▶ Exercise data

'''

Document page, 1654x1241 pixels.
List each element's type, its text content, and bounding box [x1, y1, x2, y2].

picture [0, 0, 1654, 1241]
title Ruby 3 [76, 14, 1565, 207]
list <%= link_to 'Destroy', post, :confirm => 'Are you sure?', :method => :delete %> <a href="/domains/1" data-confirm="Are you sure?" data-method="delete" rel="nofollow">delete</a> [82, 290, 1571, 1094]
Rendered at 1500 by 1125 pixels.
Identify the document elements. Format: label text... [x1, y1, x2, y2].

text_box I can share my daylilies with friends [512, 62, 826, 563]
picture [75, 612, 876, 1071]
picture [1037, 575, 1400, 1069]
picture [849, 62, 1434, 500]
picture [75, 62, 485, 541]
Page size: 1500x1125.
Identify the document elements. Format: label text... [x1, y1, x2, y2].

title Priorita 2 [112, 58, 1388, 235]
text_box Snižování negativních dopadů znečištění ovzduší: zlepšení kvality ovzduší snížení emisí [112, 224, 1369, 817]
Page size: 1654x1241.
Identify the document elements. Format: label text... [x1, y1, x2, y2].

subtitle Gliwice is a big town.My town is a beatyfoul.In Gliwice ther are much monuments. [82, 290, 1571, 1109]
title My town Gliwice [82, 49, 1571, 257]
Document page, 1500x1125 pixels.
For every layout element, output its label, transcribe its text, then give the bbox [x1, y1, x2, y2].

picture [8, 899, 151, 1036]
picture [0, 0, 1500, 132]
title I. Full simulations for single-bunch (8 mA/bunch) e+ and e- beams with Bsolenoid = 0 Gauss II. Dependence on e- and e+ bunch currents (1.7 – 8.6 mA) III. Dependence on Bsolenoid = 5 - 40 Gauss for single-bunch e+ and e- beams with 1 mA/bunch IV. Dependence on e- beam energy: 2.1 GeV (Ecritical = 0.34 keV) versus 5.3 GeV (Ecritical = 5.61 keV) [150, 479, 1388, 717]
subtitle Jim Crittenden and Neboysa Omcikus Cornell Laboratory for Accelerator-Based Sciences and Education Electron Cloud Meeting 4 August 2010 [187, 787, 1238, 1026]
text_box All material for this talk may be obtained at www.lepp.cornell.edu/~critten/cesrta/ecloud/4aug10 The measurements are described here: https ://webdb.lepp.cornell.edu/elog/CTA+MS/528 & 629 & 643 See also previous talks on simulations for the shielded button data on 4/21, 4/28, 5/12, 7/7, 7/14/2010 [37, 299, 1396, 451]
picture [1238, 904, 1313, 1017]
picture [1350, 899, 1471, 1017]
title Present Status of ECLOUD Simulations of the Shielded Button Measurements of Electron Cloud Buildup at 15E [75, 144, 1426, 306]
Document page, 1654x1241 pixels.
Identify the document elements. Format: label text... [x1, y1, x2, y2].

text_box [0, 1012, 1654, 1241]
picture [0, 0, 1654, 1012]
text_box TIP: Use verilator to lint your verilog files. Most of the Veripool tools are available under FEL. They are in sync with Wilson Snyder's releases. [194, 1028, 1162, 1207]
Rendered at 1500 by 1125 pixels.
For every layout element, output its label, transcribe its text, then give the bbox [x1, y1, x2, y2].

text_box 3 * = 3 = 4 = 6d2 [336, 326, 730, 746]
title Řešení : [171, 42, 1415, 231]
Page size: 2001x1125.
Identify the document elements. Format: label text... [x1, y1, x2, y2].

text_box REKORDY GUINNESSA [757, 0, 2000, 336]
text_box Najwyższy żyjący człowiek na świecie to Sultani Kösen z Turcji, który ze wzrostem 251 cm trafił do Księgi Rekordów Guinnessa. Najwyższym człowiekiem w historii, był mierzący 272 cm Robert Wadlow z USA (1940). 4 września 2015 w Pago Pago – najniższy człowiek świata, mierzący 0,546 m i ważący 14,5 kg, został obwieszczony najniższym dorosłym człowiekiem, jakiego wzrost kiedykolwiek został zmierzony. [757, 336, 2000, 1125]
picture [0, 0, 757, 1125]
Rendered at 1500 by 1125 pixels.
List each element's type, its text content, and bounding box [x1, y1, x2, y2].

'''

▶ Exercise requirements
Reproduce every item above word for word, with no changes.

▶ Written answer
Document page, 1654x1241 pixels.
List each element's type, its text content, and bounding box [x1, y1, x2, y2].

picture [0, 0, 1654, 1241]
title Ruby 3 [76, 14, 1565, 207]
list <%= link_to 'Destroy', post, :confirm => 'Are you sure?', :method => :delete %> <a href="/domains/1" data-confirm="Are you sure?" data-method="delete" rel="nofollow">delete</a> [82, 290, 1571, 1094]
Rendered at 1500 by 1125 pixels.
Identify the document elements. Format: label text... [x1, y1, x2, y2].

text_box I can share my daylilies with friends [512, 62, 826, 563]
picture [75, 612, 876, 1071]
picture [1037, 575, 1400, 1069]
picture [849, 62, 1434, 500]
picture [75, 62, 485, 541]
Page size: 1500x1125.
Identify the document elements. Format: label text... [x1, y1, x2, y2].

title Priorita 2 [112, 58, 1388, 235]
text_box Snižování negativních dopadů znečištění ovzduší: zlepšení kvality ovzduší snížení emisí [112, 224, 1369, 817]
Page size: 1654x1241.
Identify the document elements. Format: label text... [x1, y1, x2, y2].

subtitle Gliwice is a big town.My town is a beatyfoul.In Gliwice ther are much monuments. [82, 290, 1571, 1109]
title My town Gliwice [82, 49, 1571, 257]
Document page, 1500x1125 pixels.
For every layout element, output its label, transcribe its text, then give the bbox [x1, y1, x2, y2].

picture [8, 899, 151, 1036]
picture [0, 0, 1500, 132]
title I. Full simulations for single-bunch (8 mA/bunch) e+ and e- beams with Bsolenoid = 0 Gauss II. Dependence on e- and e+ bunch currents (1.7 – 8.6 mA) III. Dependence on Bsolenoid = 5 - 40 Gauss for single-bunch e+ and e- beams with 1 mA/bunch IV. Dependence on e- beam energy: 2.1 GeV (Ecritical = 0.34 keV) versus 5.3 GeV (Ecritical = 5.61 keV) [150, 479, 1388, 717]
subtitle Jim Crittenden and Neboysa Omcikus Cornell Laboratory for Accelerator-Based Sciences and Education Electron Cloud Meeting 4 August 2010 [187, 787, 1238, 1026]
text_box All material for this talk may be obtained at www.lepp.cornell.edu/~critten/cesrta/ecloud/4aug10 The measurements are described here: https ://webdb.lepp.cornell.edu/elog/CTA+MS/528 & 629 & 643 See also previous talks on simulations for the shielded button data on 4/21, 4/28, 5/12, 7/7, 7/14/2010 [37, 299, 1396, 451]
picture [1238, 904, 1313, 1017]
picture [1350, 899, 1471, 1017]
title Present Status of ECLOUD Simulations of the Shielded Button Measurements of Electron Cloud Buildup at 15E [75, 144, 1426, 306]
Document page, 1654x1241 pixels.
Identify the document elements. Format: label text... [x1, y1, x2, y2].

text_box [0, 1012, 1654, 1241]
picture [0, 0, 1654, 1012]
text_box TIP: Use verilator to lint your verilog files. Most of the Veripool tools are available under FEL. They are in sync with Wilson Snyder's releases. [194, 1028, 1162, 1207]
Rendered at 1500 by 1125 pixels.
For every layout element, output its label, transcribe its text, then give the bbox [x1, y1, x2, y2].

text_box 3 * = 3 = 4 = 6d2 [336, 326, 730, 746]
title Řešení : [171, 42, 1415, 231]
Page size: 2001x1125.
Identify the document elements. Format: label text... [x1, y1, x2, y2].

text_box REKORDY GUINNESSA [757, 0, 2000, 336]
text_box Najwyższy żyjący człowiek na świecie to Sultani Kösen z Turcji, który ze wzrostem 251 cm trafił do Księgi Rekordów Guinnessa. Najwyższym człowiekiem w historii, był mierzący 272 cm Robert Wadlow z USA (1940). 4 września 2015 w Pago Pago – najniższy człowiek świata, mierzący 0,546 m i ważący 14,5 kg, został obwieszczony najniższym dorosłym człowiekiem, jakiego wzrost kiedykolwiek został zmierzony. [757, 336, 2000, 1125]
picture [0, 0, 757, 1125]
Rendered at 1500 by 1125 pixels.
List each element's type, its text content, and bounding box [x1, y1, x2, y2].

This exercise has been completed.